A tally from the Education and Treasury departments released on Tuesday shows at least 23 states have opted into the program, most of which are led by Republican governors. So far, Colorado Gov. Jared Polis and North Carolina Gov. Josh Stein are the only Democrats to announce their states will participate.

“It’s not about public school versus private,” said Republican Sen. Bill Cassidy (LA), “not about teachers versus parents, not about Republicans versus Democrats. It’s about giving the parent access to the innovative educational program best for her child.”

Sen. Bernie Sanders, an independent from Vermont who typically caucuses with Democrats, had a different opinion: “We should not be creating a two-tier education system in America, private schools for the wealthy, and well-connected, and severely underfunded and under-resourced public schools for low-income, disabled and working class kids.”

The left wasn’t always against school choice. In 1990, Milwaukee Mayor John Norquist, a Democrat, introduced one of the movement’s early signature programs: vouchers. Senator Cory Booker (D-NJ) won a Newark mayoral election in 2006 while campaigning for alternatives to the city’s public schools. Barack Obama, during his 2008 election campaign, promised to double the federal funds allocated for charter schools under President George W. Bush. So why are so many Democrats against school choice now?
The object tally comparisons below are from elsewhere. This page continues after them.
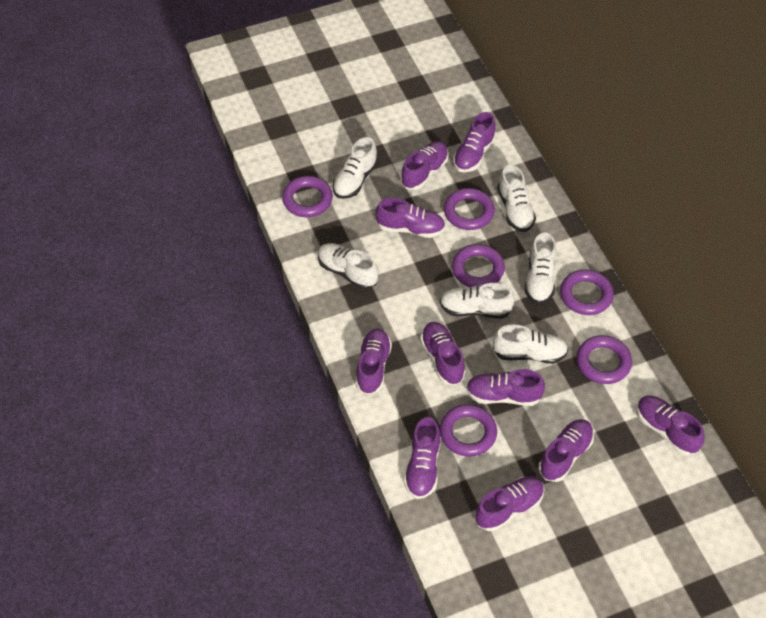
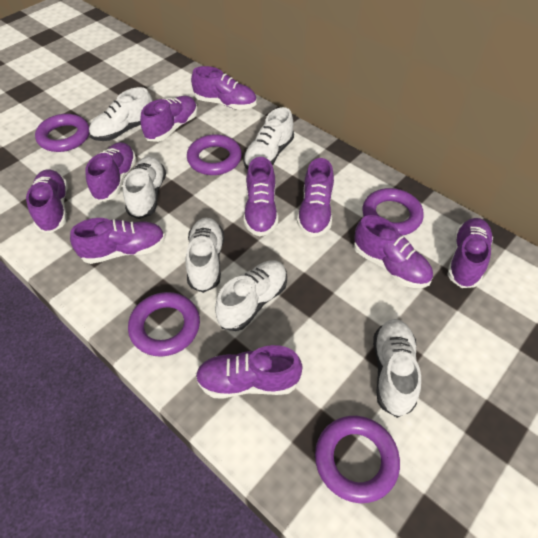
purple ring: [282,176,333,217] [440,404,497,457] [444,188,495,230] [452,244,505,287] [560,269,614,315] [576,335,632,384] = 6 -> [35,114,89,152] [128,292,200,357] [187,134,242,175] [315,416,400,503] [362,188,424,235] = 5

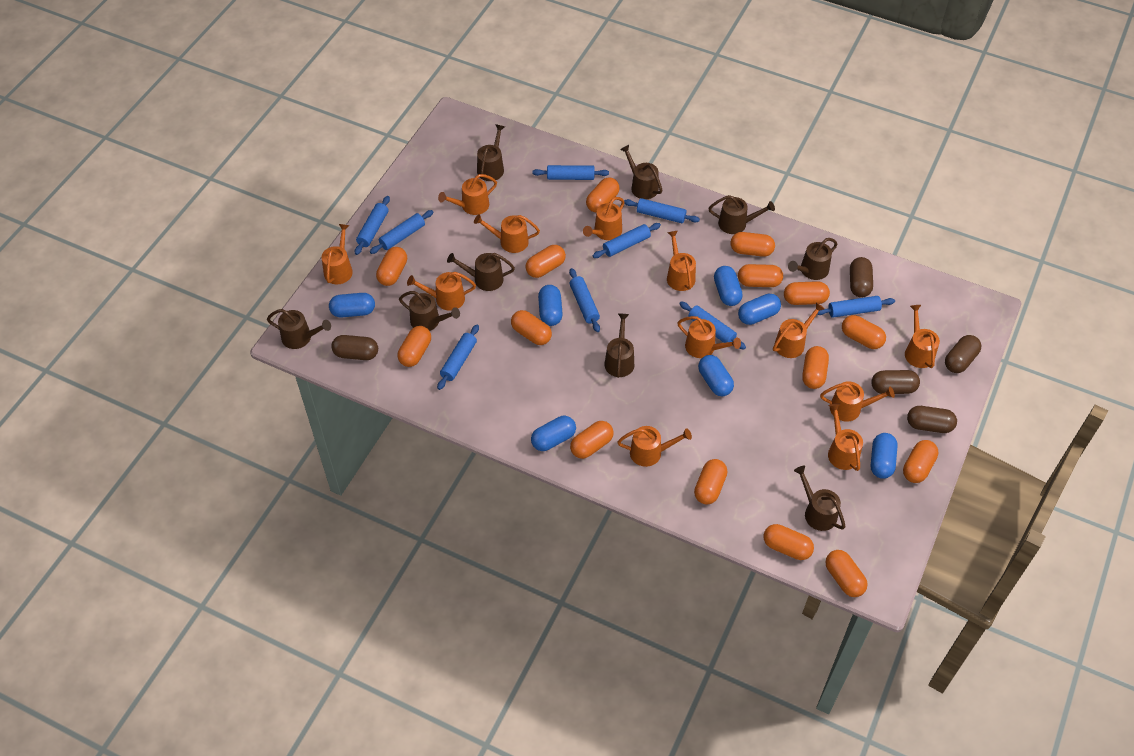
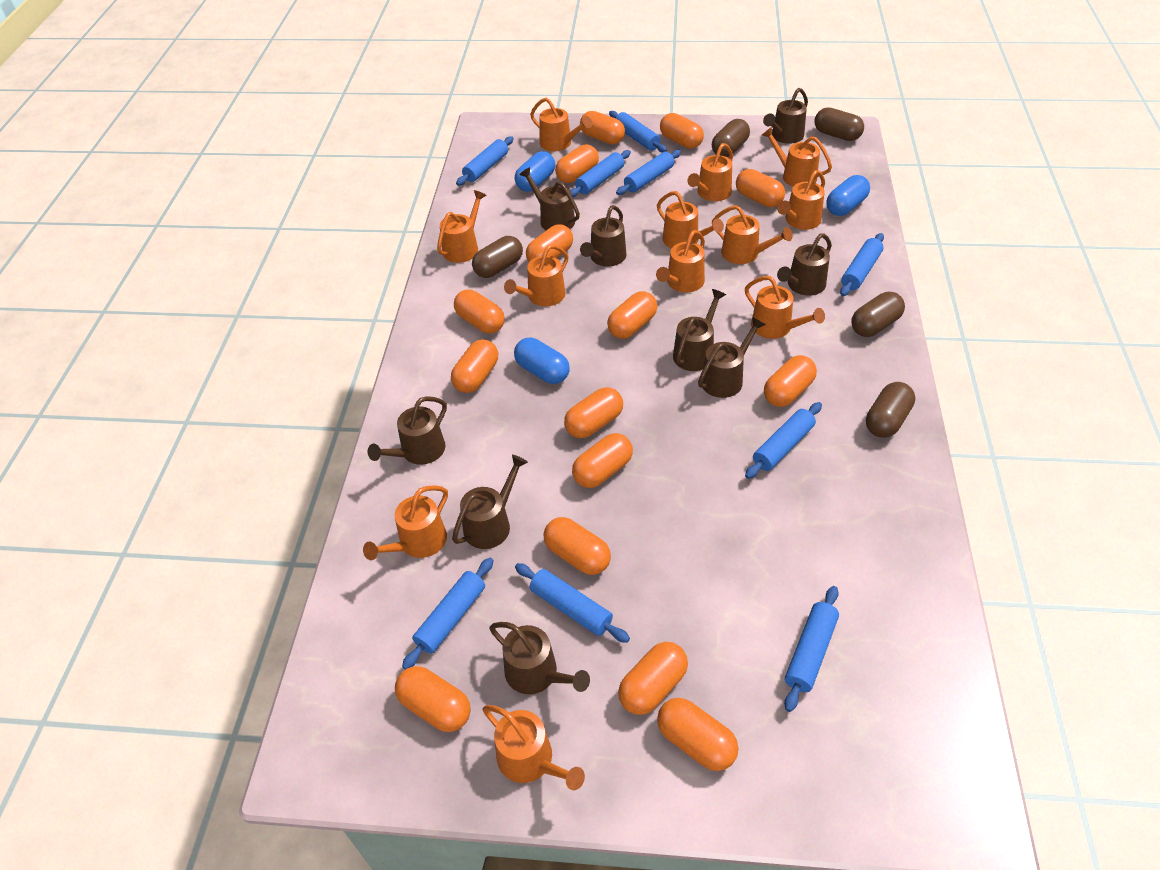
blue capsule: [329,293,375,318] [531,416,576,451] [538,285,563,326] [698,355,734,396] [714,266,743,306] [738,294,781,325] [871,433,898,479] = 7 -> [514,338,570,384] [515,151,555,192] [826,175,870,216] = 3

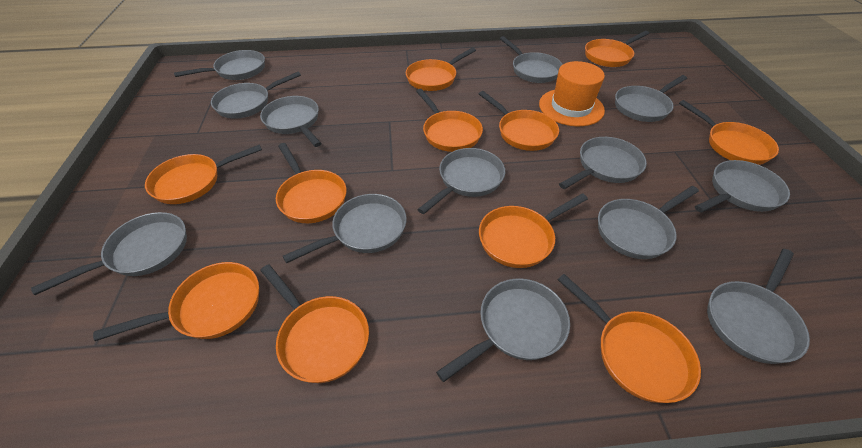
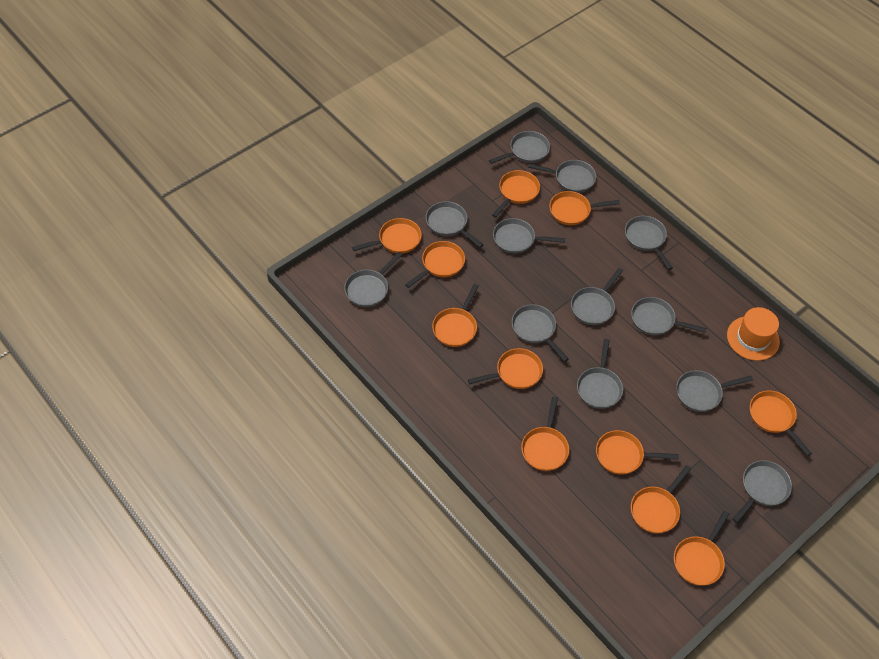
grey pan: [31,212,187,295] [174,50,265,80] [211,72,301,119] [260,96,322,147] [283,194,407,263] [417,148,505,214] [436,279,570,382] [500,36,563,83] [559,137,647,189] [598,186,699,259] [615,75,687,122] [695,160,790,213] [707,249,810,364] = 13 -> [344,252,402,307] [426,201,484,248] [489,131,550,164] [493,218,565,254] [512,304,569,362] [528,160,596,193] [571,268,623,325] [577,339,623,409] [625,216,673,270] [631,297,707,335] [676,370,753,412] [732,460,792,523] = 12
It might have something to do with the teachers’ unions, which are major donors to the Democratic Party. The National Education Association and the American Federation of Teachers have also funneled tens of millions into left-wing causes, and both despise school choice. Their main argument is that the programs “defund” public schools, but this reasoning ignores the fact that the money is meant for educating children, not for supporting an institution. The funds do not belong to the schools. If K–12 establishments don’t want kids leaving for other places, perhaps they should reevaluate their approach to teaching and ask themselves why students and families desire more options.